Spotify is here. One of Chromecast’s big differentiators over Apple’s latest TV offering is Spotify. Apple and Google both seem to think the future of TV is apps, and Spotify is one of the most popular music streaming apps. Other than the low price, this could be one of the features that leads people to choose Chromecast over Apple TV.
Also games. Like Apple TV, the new Chromecast supports mobile games. (Google demoed Angry Birds Go being played by a few people through their phones.) The company said that in the coming months, any iOS or Android smartphone will be able to be used as a controller for streamed games.
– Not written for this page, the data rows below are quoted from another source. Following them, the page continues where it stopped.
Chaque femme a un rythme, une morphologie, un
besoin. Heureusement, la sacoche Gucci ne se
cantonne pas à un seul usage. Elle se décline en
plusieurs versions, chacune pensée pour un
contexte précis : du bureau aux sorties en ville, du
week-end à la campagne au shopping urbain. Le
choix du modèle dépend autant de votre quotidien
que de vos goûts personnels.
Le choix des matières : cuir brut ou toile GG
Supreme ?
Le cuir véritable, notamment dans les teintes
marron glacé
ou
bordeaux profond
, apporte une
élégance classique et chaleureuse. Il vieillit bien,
Get it now. The new Chromecast is available in 17 countries today.
Watch out, Sonos. Not content with taking on Apple TV, Google announced another Chromecast device, just for audio streaming. Also costing only $35, the WiFi-enabled device can be plugged into any speaker system to turn them into a streaming music setup which can be controlled by any tablet, laptop, or smartphone. Google said the device’s design was inspired by the look of a vinyl record—a thing you’ll likely never listen to again thanks to this little dongle. Unless you’re a hipster.
New sound system. Chromecast Audio lets anyone with the Google Play Music, YouTube, or Spotify app control the music from his or her mobile device. The device comes with an electric yellow AUX cable, and works with RCA and optical audio setups as well, meaning it should work with whatever home audio system you’ve got, however simple or complex.
Get it now. Like the regular Chromecast, the audio streamer is available for purchase today in 17 countries.
New tablet: The Pixel C
Keeping up. Google announced a tablet with a detachable magnetic keyboard, following hot on the heels of Apple, and not quite as hotly, Microsoft. The Pixel C is the tablet version of the oddly proportioned Chromebook Pixel laptop launched in 2013.
Not a laptop. The 10.2-inch tablet, however, won’t be running the Chrome operating system Google developed for netbooks—instead it’ll be running Android. Google also was quick to say in its release that this definitely does not replace the Pixel laptop.
Competitive price. The 32 GB Pixel model starts at $499, with the metal keyboard attachment costing an additional $149. For reference, Apple’s iPad Pro (without the keyboard) will start at $799, and Microsoft’s Surface 3 costs $499, with the keyboard running an additional $129.
Want it? Tough. Google didn’t announce when its new tablet when go on sale.